┌──

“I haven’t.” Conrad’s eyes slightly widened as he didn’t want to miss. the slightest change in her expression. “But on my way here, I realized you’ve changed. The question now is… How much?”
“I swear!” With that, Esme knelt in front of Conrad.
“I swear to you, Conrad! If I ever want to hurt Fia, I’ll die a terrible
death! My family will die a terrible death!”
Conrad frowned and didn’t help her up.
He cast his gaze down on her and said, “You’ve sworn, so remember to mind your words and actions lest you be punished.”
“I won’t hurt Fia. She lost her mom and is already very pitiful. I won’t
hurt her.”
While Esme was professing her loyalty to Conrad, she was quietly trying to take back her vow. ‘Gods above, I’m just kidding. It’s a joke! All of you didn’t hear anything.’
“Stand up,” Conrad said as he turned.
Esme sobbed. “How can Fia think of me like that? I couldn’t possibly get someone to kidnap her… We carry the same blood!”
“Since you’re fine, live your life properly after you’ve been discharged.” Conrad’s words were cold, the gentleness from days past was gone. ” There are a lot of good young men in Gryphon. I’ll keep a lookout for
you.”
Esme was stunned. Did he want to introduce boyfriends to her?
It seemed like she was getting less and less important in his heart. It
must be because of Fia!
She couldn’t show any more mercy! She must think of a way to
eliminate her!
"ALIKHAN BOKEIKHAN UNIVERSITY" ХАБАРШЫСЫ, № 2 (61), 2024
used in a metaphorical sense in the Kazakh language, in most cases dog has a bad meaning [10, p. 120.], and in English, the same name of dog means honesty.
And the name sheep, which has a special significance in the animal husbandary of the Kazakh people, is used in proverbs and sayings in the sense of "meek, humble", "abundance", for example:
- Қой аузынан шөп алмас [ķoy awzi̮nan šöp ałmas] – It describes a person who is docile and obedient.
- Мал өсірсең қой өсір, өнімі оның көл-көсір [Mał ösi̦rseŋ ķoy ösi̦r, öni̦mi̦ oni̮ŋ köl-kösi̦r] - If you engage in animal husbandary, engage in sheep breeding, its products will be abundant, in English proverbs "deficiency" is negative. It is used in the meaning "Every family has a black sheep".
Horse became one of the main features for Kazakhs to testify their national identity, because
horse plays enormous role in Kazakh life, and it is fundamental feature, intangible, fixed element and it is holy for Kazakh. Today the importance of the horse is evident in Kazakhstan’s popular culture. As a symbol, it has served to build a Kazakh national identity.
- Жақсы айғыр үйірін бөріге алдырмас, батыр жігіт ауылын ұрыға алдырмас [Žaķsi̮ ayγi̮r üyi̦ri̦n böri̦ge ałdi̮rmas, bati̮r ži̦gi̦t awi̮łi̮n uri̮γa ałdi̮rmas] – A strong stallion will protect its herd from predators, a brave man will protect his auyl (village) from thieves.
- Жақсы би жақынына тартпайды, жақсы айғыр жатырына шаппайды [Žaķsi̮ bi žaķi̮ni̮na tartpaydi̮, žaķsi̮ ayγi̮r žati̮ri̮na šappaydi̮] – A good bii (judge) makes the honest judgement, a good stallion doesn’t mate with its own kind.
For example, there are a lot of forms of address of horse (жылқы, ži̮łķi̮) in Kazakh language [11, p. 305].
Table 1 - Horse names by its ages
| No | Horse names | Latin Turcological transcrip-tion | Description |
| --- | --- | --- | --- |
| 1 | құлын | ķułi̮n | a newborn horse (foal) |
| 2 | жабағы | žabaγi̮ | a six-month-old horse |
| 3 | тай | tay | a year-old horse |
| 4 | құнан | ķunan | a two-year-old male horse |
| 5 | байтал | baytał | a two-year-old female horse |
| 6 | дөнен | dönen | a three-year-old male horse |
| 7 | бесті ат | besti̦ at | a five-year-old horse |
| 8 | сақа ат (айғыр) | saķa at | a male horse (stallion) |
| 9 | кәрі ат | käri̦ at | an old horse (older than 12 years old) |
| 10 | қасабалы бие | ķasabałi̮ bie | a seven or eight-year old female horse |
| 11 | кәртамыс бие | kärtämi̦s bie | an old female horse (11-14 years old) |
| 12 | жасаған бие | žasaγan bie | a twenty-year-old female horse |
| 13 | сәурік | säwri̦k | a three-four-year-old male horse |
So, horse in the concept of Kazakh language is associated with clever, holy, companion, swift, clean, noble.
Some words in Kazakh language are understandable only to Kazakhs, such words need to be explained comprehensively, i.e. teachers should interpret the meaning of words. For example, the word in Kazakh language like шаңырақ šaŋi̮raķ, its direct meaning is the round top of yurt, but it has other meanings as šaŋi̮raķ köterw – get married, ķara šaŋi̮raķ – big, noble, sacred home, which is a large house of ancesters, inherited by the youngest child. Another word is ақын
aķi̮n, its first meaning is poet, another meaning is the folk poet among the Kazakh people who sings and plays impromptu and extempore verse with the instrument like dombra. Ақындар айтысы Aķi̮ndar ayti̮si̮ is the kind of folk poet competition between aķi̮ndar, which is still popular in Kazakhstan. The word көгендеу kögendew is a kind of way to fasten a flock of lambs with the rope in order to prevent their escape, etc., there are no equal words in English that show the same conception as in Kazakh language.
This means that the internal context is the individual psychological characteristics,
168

└──

▸ TO DO
Return all the lines shown above, word for word.

▸ SOLVED EXERCISE
“I haven’t.” Conrad’s eyes slightly widened as he didn’t want to miss. the slightest change in her expression. “But on my way here, I realized you’ve changed. The question now is… How much?”
“I swear!” With that, Esme knelt in front of Conrad.
“I swear to you, Conrad! If I ever want to hurt Fia, I’ll die a terrible
death! My family will die a terrible death!”
Conrad frowned and didn’t help her up.
He cast his gaze down on her and said, “You’ve sworn, so remember to mind your words and actions lest you be punished.”
“I won’t hurt Fia. She lost her mom and is already very pitiful. I won’t
hurt her.”
While Esme was professing her loyalty to Conrad, she was quietly trying to take back her vow. ‘Gods above, I’m just kidding. It’s a joke! All of you didn’t hear anything.’
“Stand up,” Conrad said as he turned.
Esme sobbed. “How can Fia think of me like that? I couldn’t possibly get someone to kidnap her… We carry the same blood!”
“Since you’re fine, live your life properly after you’ve been discharged.” Conrad’s words were cold, the gentleness from days past was gone. ” There are a lot of good young men in Gryphon. I’ll keep a lookout for
you.”
Esme was stunned. Did he want to introduce boyfriends to her?
It seemed like she was getting less and less important in his heart. It
must be because of Fia!
She couldn’t show any more mercy! She must think of a way to
eliminate her!
"ALIKHAN BOKEIKHAN UNIVERSITY" ХАБАРШЫСЫ, № 2 (61), 2024
used in a metaphorical sense in the Kazakh language, in most cases dog has a bad meaning [10, p. 120.], and in English, the same name of dog means honesty.
And the name sheep, which has a special significance in the animal husbandary of the Kazakh people, is used in proverbs and sayings in the sense of "meek, humble", "abundance", for example:
- Қой аузынан шөп алмас [ķoy awzi̮nan šöp ałmas] – It describes a person who is docile and obedient.
- Мал өсірсең қой өсір, өнімі оның көл-көсір [Mał ösi̦rseŋ ķoy ösi̦r, öni̦mi̦ oni̮ŋ köl-kösi̦r] - If you engage in animal husbandary, engage in sheep breeding, its products will be abundant, in English proverbs "deficiency" is negative. It is used in the meaning "Every family has a black sheep".
Horse became one of the main features for Kazakhs to testify their national identity, because
horse plays enormous role in Kazakh life, and it is fundamental feature, intangible, fixed element and it is holy for Kazakh. Today the importance of the horse is evident in Kazakhstan’s popular culture. As a symbol, it has served to build a Kazakh national identity.
- Жақсы айғыр үйірін бөріге алдырмас, батыр жігіт ауылын ұрыға алдырмас [Žaķsi̮ ayγi̮r üyi̦ri̦n böri̦ge ałdi̮rmas, bati̮r ži̦gi̦t awi̮łi̮n uri̮γa ałdi̮rmas] – A strong stallion will protect its herd from predators, a brave man will protect his auyl (village) from thieves.
- Жақсы би жақынына тартпайды, жақсы айғыр жатырына шаппайды [Žaķsi̮ bi žaķi̮ni̮na tartpaydi̮, žaķsi̮ ayγi̮r žati̮ri̮na šappaydi̮] – A good bii (judge) makes the honest judgement, a good stallion doesn’t mate with its own kind.
For example, there are a lot of forms of address of horse (жылқы, ži̮łķi̮) in Kazakh language [11, p. 305].
Table 1 - Horse names by its ages
| No | Horse names | Latin Turcological transcrip-tion | Description |
| --- | --- | --- | --- |
| 1 | құлын | ķułi̮n | a newborn horse (foal) |
| 2 | жабағы | žabaγi̮ | a six-month-old horse |
| 3 | тай | tay | a year-old horse |
| 4 | құнан | ķunan | a two-year-old male horse |
| 5 | байтал | baytał | a two-year-old female horse |
| 6 | дөнен | dönen | a three-year-old male horse |
| 7 | бесті ат | besti̦ at | a five-year-old horse |
| 8 | сақа ат (айғыр) | saķa at | a male horse (stallion) |
| 9 | кәрі ат | käri̦ at | an old horse (older than 12 years old) |
| 10 | қасабалы бие | ķasabałi̮ bie | a seven or eight-year old female horse |
| 11 | кәртамыс бие | kärtämi̦s bie | an old female horse (11-14 years old) |
| 12 | жасаған бие | žasaγan bie | a twenty-year-old female horse |
| 13 | сәурік | säwri̦k | a three-four-year-old male horse |
So, horse in the concept of Kazakh language is associated with clever, holy, companion, swift, clean, noble.
Some words in Kazakh language are understandable only to Kazakhs, such words need to be explained comprehensively, i.e. teachers should interpret the meaning of words. For example, the word in Kazakh language like шаңырақ šaŋi̮raķ, its direct meaning is the round top of yurt, but it has other meanings as šaŋi̮raķ köterw – get married, ķara šaŋi̮raķ – big, noble, sacred home, which is a large house of ancesters, inherited by the youngest child. Another word is ақын
aķi̮n, its first meaning is poet, another meaning is the folk poet among the Kazakh people who sings and plays impromptu and extempore verse with the instrument like dombra. Ақындар айтысы Aķi̮ndar ayti̮si̮ is the kind of folk poet competition between aķi̮ndar, which is still popular in Kazakhstan. The word көгендеу kögendew is a kind of way to fasten a flock of lambs with the rope in order to prevent their escape, etc., there are no equal words in English that show the same conception as in Kazakh language.
This means that the internal context is the individual psychological characteristics,
168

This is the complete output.